Total: roughly 23 hours of focused project work over seven days.

Same-Week Security Response

The TanStack supply-chain attack hit Snyk’s blog on May 11. MR !299 (pin all deps + 24h cooldown) merged on May 12. That’s ~24-hour turnaround between “external incident reported” and “structural fix in main.” The fix is documented in b6 (security); the commitment marker is that the response landed in the same sprint week the news broke, not a sprint later.

Speed mattered here for a real reason: our app uses @tanstack/react-router and @tanstack/react-query directly. Every day we waited was another day where running pnpm install could have pulled a malicious version. The fix is structural (the minimum-release-age=1440 setting defends against the next unknown attack too), but the timing was the part that required commitment.
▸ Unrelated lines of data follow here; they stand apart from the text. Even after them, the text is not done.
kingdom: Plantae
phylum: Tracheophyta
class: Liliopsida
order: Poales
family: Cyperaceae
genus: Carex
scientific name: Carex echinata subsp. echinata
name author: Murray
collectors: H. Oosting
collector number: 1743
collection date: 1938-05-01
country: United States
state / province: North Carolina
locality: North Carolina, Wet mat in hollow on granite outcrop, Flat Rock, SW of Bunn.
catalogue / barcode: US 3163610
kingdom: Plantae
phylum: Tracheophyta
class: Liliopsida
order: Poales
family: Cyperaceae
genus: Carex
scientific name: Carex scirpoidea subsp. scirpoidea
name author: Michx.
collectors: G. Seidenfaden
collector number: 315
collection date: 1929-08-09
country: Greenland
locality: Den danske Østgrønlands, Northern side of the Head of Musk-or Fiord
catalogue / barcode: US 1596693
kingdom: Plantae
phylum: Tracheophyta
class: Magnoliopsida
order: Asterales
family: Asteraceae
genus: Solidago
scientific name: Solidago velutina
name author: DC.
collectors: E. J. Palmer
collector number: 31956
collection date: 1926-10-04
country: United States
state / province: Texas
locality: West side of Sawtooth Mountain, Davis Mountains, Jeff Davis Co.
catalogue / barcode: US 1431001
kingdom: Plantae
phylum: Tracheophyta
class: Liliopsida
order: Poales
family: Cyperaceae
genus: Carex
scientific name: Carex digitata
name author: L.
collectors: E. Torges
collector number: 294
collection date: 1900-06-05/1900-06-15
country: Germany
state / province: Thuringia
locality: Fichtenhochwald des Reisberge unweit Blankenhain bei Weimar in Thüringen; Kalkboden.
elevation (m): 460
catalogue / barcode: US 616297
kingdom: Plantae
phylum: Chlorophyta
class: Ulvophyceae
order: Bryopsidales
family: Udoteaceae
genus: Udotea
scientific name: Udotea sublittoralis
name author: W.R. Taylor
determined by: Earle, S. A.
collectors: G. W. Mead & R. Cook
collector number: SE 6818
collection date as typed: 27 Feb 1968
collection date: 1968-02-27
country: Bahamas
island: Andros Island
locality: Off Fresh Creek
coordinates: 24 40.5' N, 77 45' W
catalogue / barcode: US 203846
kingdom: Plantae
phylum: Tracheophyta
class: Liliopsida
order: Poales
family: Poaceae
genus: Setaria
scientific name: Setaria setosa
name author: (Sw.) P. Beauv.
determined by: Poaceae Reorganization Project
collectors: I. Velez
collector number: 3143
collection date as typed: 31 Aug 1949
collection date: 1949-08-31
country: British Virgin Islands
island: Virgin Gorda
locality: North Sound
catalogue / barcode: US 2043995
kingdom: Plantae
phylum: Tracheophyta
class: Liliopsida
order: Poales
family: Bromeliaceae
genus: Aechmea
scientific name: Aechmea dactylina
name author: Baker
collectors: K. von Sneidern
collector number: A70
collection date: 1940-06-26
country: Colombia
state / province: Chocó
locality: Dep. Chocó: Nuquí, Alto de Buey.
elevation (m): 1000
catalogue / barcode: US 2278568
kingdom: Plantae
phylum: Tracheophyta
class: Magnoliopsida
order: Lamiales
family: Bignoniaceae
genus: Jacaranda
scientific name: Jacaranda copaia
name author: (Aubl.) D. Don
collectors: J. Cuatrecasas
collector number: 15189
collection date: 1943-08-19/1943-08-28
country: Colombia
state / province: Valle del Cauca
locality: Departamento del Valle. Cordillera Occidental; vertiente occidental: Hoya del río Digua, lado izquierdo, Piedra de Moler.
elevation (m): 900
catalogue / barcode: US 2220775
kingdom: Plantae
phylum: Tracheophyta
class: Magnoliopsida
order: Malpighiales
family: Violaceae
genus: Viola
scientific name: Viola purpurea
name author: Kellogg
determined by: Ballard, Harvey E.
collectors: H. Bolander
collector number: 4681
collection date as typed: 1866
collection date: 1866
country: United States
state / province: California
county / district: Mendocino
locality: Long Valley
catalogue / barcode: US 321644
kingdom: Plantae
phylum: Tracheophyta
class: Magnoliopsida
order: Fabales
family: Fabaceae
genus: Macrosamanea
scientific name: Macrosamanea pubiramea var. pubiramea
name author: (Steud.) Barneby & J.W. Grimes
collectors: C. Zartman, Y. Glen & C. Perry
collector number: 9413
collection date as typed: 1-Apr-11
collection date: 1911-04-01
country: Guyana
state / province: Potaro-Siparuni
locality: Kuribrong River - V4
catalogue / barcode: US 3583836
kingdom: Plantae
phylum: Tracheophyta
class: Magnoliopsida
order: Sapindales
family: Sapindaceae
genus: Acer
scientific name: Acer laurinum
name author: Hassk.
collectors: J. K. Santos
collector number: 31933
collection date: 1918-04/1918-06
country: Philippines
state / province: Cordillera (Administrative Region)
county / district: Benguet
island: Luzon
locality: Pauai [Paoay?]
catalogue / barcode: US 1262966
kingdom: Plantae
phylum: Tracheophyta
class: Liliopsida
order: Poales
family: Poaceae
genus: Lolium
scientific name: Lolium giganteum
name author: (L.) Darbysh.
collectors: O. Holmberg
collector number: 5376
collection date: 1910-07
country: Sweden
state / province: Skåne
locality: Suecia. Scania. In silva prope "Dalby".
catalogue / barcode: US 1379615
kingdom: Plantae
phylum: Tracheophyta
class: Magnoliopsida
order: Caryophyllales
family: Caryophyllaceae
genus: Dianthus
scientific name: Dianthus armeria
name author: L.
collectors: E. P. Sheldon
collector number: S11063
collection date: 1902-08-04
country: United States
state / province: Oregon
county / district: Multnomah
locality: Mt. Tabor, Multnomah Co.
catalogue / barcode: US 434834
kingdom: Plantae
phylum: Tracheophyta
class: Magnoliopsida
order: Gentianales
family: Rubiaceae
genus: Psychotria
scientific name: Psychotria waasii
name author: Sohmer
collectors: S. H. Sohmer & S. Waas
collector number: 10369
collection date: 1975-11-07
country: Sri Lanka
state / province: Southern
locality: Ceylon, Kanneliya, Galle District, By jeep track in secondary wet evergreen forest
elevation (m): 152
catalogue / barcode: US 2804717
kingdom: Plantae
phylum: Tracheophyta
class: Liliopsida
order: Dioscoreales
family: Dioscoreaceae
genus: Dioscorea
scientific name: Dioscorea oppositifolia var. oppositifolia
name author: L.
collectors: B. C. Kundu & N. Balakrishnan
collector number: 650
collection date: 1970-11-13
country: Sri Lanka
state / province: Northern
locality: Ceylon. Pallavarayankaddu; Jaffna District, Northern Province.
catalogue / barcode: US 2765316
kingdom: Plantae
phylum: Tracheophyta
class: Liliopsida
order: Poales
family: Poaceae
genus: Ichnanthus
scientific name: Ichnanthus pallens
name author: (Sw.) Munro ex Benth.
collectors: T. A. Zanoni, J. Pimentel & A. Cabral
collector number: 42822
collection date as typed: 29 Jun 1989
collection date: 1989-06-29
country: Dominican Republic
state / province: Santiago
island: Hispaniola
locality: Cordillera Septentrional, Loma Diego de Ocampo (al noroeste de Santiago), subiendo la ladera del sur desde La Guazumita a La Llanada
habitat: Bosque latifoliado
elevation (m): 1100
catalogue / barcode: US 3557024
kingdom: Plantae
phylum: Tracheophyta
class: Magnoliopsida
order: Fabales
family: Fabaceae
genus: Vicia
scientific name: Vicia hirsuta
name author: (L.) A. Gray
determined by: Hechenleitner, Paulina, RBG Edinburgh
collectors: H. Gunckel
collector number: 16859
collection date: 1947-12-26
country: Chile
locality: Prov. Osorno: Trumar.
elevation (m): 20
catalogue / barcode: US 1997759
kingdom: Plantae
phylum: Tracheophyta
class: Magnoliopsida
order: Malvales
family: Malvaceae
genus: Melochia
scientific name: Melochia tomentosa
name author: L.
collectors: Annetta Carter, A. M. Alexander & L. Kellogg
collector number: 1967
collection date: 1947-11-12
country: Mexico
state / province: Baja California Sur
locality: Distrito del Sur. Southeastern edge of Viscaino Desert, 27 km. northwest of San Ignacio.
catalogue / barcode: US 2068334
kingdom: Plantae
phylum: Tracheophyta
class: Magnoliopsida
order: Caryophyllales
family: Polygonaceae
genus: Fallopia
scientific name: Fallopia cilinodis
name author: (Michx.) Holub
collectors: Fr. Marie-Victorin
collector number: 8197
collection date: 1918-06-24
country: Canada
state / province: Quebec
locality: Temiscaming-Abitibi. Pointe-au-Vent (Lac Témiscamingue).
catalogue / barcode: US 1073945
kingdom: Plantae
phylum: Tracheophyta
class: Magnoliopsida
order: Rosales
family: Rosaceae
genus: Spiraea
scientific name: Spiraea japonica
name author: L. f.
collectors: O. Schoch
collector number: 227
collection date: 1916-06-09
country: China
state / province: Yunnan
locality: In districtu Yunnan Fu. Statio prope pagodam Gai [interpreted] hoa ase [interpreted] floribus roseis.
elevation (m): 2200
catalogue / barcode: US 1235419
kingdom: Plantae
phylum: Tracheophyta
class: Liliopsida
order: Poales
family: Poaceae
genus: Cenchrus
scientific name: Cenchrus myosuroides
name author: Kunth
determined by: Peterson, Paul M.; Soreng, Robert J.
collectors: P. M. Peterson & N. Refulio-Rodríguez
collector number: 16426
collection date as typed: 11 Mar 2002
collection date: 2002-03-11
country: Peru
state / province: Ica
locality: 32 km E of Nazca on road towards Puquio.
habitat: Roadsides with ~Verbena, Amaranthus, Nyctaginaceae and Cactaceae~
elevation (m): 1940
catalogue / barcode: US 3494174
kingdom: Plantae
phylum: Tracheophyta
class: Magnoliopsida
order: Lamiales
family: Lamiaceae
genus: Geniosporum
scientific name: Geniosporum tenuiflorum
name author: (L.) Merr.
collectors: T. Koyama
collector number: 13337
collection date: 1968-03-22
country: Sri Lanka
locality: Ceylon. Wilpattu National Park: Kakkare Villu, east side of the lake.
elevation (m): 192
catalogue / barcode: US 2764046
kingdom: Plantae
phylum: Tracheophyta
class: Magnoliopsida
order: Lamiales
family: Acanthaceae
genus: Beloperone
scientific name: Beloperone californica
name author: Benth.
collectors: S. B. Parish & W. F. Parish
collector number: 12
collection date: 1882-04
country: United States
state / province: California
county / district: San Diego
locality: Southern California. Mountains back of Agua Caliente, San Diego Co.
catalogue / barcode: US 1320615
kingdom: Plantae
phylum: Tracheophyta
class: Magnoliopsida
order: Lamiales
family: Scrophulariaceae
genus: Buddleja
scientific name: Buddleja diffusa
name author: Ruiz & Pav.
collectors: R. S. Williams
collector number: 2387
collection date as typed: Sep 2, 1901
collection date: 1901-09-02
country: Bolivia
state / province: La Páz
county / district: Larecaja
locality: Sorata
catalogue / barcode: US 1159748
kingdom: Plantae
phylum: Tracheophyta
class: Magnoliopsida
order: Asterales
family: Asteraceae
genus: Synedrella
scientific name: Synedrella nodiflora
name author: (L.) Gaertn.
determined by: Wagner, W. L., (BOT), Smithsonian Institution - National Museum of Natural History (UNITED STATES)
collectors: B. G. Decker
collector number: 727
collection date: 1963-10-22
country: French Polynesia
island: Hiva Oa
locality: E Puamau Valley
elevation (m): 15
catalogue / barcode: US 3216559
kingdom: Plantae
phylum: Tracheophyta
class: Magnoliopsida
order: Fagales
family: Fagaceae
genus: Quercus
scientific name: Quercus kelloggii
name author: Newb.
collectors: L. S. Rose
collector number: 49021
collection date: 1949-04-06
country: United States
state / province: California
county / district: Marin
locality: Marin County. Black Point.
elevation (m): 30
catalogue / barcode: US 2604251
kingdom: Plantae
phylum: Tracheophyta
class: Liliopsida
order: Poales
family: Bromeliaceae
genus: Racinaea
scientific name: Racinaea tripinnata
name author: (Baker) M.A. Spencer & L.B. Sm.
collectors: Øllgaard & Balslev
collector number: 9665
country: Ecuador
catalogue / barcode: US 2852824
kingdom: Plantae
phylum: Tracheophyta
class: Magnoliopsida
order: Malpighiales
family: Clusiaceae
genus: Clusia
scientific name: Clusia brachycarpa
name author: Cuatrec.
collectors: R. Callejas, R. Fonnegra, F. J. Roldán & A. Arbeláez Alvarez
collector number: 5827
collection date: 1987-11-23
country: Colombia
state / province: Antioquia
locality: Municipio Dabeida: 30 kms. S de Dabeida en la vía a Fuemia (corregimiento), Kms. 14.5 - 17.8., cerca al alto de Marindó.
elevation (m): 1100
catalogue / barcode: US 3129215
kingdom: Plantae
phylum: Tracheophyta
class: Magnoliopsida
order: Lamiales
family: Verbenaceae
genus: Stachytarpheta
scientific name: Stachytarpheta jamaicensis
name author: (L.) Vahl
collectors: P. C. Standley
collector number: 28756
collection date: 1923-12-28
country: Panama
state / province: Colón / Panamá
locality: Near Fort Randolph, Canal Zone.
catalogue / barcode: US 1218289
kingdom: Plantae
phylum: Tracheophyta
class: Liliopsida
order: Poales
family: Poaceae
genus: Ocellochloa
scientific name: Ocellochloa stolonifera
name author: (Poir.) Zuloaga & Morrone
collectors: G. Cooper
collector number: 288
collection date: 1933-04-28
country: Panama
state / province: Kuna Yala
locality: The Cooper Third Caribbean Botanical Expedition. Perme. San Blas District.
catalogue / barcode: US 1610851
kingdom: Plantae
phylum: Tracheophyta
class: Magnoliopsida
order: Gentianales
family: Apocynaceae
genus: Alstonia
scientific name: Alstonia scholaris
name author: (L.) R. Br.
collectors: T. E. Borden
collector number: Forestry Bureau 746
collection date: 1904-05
What Sustained Commitment Looked Like This Week

Two patterns I think generalize:

Land the long thing without breaking the short things. The mr-bot service was a multi-day build; landing it in stages (initial, edge cases, infra integration, three ping iterations) meant ~8 MRs all related to one feature. While that was happening, security (!299) and RBAC (!300) couldn’t wait. Both halves got done; neither dropped.

Discipline through revert cycles. The Discord ping placement went through four iterations. The discipline isn’t “got it right on attempt 1”; it’s “every iteration went through the same merge pipeline as the original, with two real revert commits visible in history, no force-pushes hiding the wrong calls.” A week where I walk back two design decisions cleanly is healthier than a week where I rewrite history to look like I never made them.

What’s Next

The mr-bot is running but a few post-merge ops items remain (DNS, nginx vhost, certbot, GitLab CI variables, users.json populated with the 9 team members’ Discord IDs). These are documented in services/sira-mr-bot/README.md and in the MR !275 description. None blocks the team; they unlock the bot firing on real MRs for everyone (not just my MRs, which were used as the test corpus).